0

So the function "thinkOfANumber" gives the variable "x" the value 108. Then, we go in to the function "mindReading" that has the variable "secrets" which isn't given any value. But somehow it get the same value as "x". My guess is that it has something to do with the stack and memory. Could someone explain it for me?

The code:

void thinkOfANumber(){
    int x = 108;
    printf( "This function thinks of a secret number (%d)\n", x);
}

void mindReading(){
    int secret;
    printf( "This function believes that the other functions secret is: %d!\n", secret); //Prints 108
}

void main(){
    thinkOfANumber();
    mindReading();
    return 0;
}
davzter
  • 1
  • 1
  • 5
    [Undefined behaviour](https://en.cppreference.com/w/cpp/language/ub) works in mysterious ways, and using an uninitialized variable is UB.. – user4581301 May 28 '20 at 22:37
  • 1
    Side note: `return 0;` looks odd in a `void main()` function. I recommend changing the return type because `main` must return `int`. The C++ Standard says so. – user4581301 May 28 '20 at 22:39
  • Try compiling this code with optimisation enabled. That is enough to break it, see: https://wandbox.org/permlink/abDKQVpFjjMxbnnK – Paul Sanders May 28 '20 at 22:39
  • It's definitely undefined behavior. But it happens to work because `secret` very likely shares the same stack address as `x`. But compile with `-O3` optimizations and it all goes out the window. – selbie May 28 '20 at 22:41
  • I once had something like this where the behaviour changed by adding or removing comments from the source code. Undefined behaviour can do ANYTHING, including time travel (see https://stackoverflow.com/questions/24527401/undefined-behavior-causing-time-travel ) – Jerry Jeremiah May 28 '20 at 22:42
  • Your `thinkOfANumber` doesn't return a value nor does it have any parameters to change. This function doesn't communicate with the calling function. – Thomas Matthews May 28 '20 at 22:47
  • Your `mindReading` function declares a variable, but doesn't initialize it. The uninitialized value is printed. The value could be anything because you did not initialize it. – Thomas Matthews May 28 '20 at 22:48

3 Answers3

5

Reading from a default initialized int is undefined behavior, since it has an indeterminate value.

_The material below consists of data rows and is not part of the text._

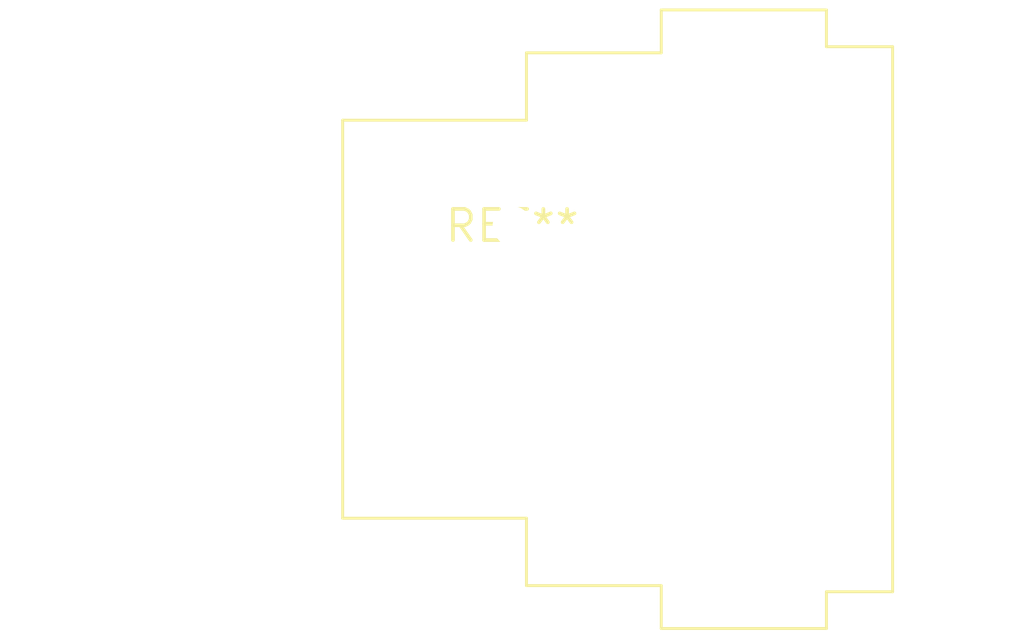
<source format=kicad_pcb>
(kicad_pcb (version 20240108) (generator pcbnew)

  (general
    (thickness 1.6)
  )

  (paper "A4")
  (layers
    (0 "F.Cu" signal)
    (31 "B.Cu" signal)
    (32 "B.Adhes" user "B.Adhesive")
    (33 "F.Adhes" user "F.Adhesive")
    (34 "B.Paste" user)
    (35 "F.Paste" user)
    (36 "B.SilkS" user "B.Silkscreen")
    (37 "F.SilkS" user "F.Silkscreen")
    (38 "B.Mask" user)
    (39 "F.Mask" user)
    (40 "Dwgs.User" user "User.Drawings")
    (41 "Cmts.User" user "User.Comments")
    (42 "Eco1.User" user "User.Eco1")
    (43 "Eco2.User" user "User.Eco2")
    (44 "Edge.Cuts" user)
    (45 "Margin" user)
    (46 "B.CrtYd" user "B.Courtyard")
    (47 "F.CrtYd" user "F.Courtyard")
    (48 "B.Fab" user)
    (49 "F.Fab" user)
    (50 "User.1" user)
    (51 "User.2" user)
    (52 "User.3" user)
    (53 "User.4" user)
    (54 "User.5" user)
    (55 "User.6" user)
    (56 "User.7" user)
    (57 "User.8" user)
    (58 "User.9" user)
  )

  (setup
    (pad_to_mask_clearance 0)
    (pcbplotparams
      (layerselection 0x00010fc_ffffffff)
      (plot_on_all_layers_selection 0x0000000_00000000)
      (disableapertmacros false)
      (usegerberextensions false)
      (usegerberattributes false)
      (usegerberadvancedattributes false)
      (creategerberjobfile false)
      (dashed_line_dash_ratio 12.000000)
      (dashed_line_gap_ratio 3.000000)
      (svgprecision 4)
      (plotframeref false)
      (viasonmask false)
      (mode 1)
      (useauxorigin false)
      (hpglpennumber 1)
      (hpglpenspeed 20)
      (hpglpendiameter 15.000000)
      (dxfpolygonmode false)
      (dxfimperialunits false)
      (dxfusepcbnewfont false)
      (psnegative false)
      (psa4output false)
      (plotreference false)
      (plotvalue false)
      (plotinvisibletext false)
      (sketchpadsonfab false)
      (subtractmaskfromsilk false)
      (outputformat 1)
      (mirror false)
      (drillshape 1)
      (scaleselection 1)
      (outputdirectory "")
    )
  )

  (net 0 "")

  (footprint "Jack_XLR_Neutrik_NC3FAAH1-DA_Horizontal" (layer "F.Cu") (at 0 0))

)

</source>
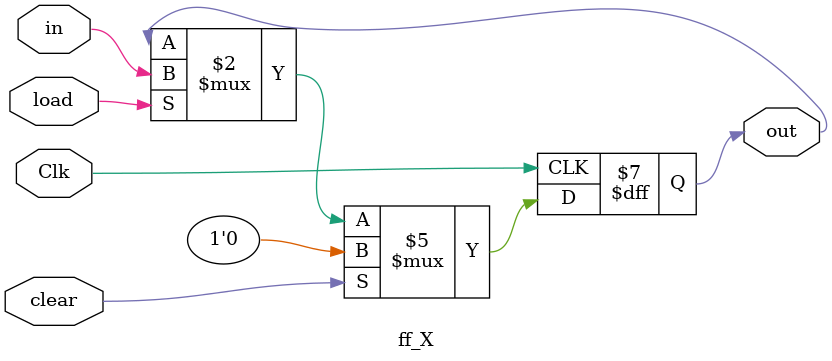
<source format=sv>
module shift_reg_8 (
    input logic [7:0] parallel_in,
    input logic       serial_input,
    input logic       right_shift_enable,
    input logic       clear,
    input logic       load,
    input logic       Clk,
    output logic [7:0] parallel_out
);
    logic [7:0] next;

    always_ff @ (posedge Clk) begin
        parallel_out <= next;
    end

    always_comb begin
        next = parallel_out;
        if(clear) begin
            next = 8'b0;
        end else if (right_shift_enable) begin
            next = { serial_input, parallel_out[7:1] };
        end else if (load) begin
            next = parallel_in;
        end
    end

endmodule

module ff_X (
    input logic in,
    input logic Clk,
    input logic load,
    input logic clear,
    output logic out
);

    always_ff @ (posedge Clk) begin
        out <= out;
        if(clear) begin
            out <= 1'b0;
        end else if (load) begin
            out <= in;
        end
    end

endmodule
</source>
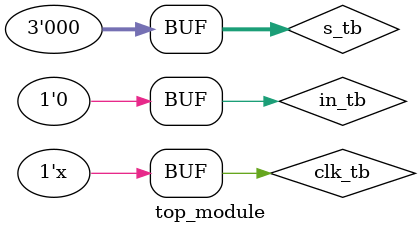
<source format=v>

module top_module();

    parameter clk_period = 10;
    
    reg clk_tb;
    reg in_tb;
    reg [2:0] s_tb;
    wire out_tb;  
    
    q7 uut (.clk(clk_tb), .in(in_tb), .s(s_tb), .out(out_tb));
    
    always begin
        #(clk_period/2)  clk_tb = ~clk_tb;
    end
    
    initial begin
        clk_tb = 0;
        in_tb = 0;
        s_tb = 2;
        
        #10 s_tb = 6;
        
        #10
        s_tb = 2;
        in_tb = 1;
        
        #10
        s_tb = 7;
        in_tb = 0;
        
        #10
        s_tb = 0;
        in_tb = 1;
        
        #30 in_tb = 0;
    end 
    
endmodule

</source>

When reading from secret, the compiler might be reading the value from a register that just happened to be holding the value of x.

In any case, this is not behavior that you can rely upon, even on the same machine, with the same compiler, with the same compilation flags, etc.

cigien
  • 57,834
  • 11
  • 73
  • 112
2

Your variable isn't initialised and will give undefined behaviour. This may include but not limited to -

  • Your program produces different results every time it is run.

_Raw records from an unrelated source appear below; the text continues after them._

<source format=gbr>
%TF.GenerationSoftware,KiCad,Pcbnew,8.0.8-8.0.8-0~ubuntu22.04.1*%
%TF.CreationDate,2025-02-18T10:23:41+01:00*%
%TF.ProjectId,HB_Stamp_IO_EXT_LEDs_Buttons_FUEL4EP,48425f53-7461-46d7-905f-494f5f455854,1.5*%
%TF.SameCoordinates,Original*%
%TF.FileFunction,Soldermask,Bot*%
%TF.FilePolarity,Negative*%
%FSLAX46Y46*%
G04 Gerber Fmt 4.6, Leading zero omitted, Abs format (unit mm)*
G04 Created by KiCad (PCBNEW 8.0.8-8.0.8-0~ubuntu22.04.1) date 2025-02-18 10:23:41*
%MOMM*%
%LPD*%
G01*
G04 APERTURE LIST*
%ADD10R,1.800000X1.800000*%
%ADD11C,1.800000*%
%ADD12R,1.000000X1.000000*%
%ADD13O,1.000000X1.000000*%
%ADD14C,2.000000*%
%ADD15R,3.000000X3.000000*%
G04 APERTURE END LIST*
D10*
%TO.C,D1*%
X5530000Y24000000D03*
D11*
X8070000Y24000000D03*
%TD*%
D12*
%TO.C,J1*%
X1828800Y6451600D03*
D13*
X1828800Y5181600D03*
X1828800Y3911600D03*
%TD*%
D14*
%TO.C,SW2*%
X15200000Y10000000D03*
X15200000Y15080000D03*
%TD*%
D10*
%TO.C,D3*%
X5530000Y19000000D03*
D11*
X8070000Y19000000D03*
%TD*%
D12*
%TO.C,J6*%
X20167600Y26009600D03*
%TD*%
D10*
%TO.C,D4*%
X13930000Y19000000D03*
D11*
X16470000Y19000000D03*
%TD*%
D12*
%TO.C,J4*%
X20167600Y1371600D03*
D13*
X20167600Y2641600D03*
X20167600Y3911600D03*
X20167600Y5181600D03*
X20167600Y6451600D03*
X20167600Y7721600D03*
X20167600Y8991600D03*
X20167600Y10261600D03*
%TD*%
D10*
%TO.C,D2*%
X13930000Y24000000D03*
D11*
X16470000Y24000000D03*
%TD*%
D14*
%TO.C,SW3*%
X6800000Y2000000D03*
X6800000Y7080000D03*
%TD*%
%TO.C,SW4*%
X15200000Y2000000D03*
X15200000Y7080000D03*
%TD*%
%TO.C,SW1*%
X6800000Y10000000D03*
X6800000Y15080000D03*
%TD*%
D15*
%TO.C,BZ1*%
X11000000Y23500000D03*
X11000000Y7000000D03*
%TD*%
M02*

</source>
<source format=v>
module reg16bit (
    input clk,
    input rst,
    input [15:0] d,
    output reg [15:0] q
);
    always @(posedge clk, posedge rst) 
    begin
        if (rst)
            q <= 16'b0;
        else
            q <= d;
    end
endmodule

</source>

  • Your program consistently produces the same result.

  • Your program works on some compilers but not others.

In your case, the uninitialised variable is probably pointing to the memory location storing the address of the initialised variable x. But atleast according to me, this wouldn't be the case everytime and would run in an undefined manner on different compilers or different machines.

Remember to Always initialise your variables

Abhishek Bhagate
  • 5,583
  • 3
  • 15
  • 32
0

C/C++ local variables are given memory when it is needed. Here the secret variable doesn't have any memory assigned. So it is actually following the address of x here. Look at this code here,

#include<stdio.h>

void a(){
    int x = 40;
    int y=30;
    printf( "This function thinks of a secret number (%d)\n", x);
}

void b(){
    int xx;
    int z;
    printf( "This function believes that the other functions secret is: %d !\n", xx);
    printf("%d\n",z);
}

int main(){
    a();
    b();
    return 0;
}

Here the secret is getting value of x and z is getting value of y. If you change the value of secret in the function b then this will assign a new memory for the variable secret.

Hasibul Islam Polok
  • 105
  • 8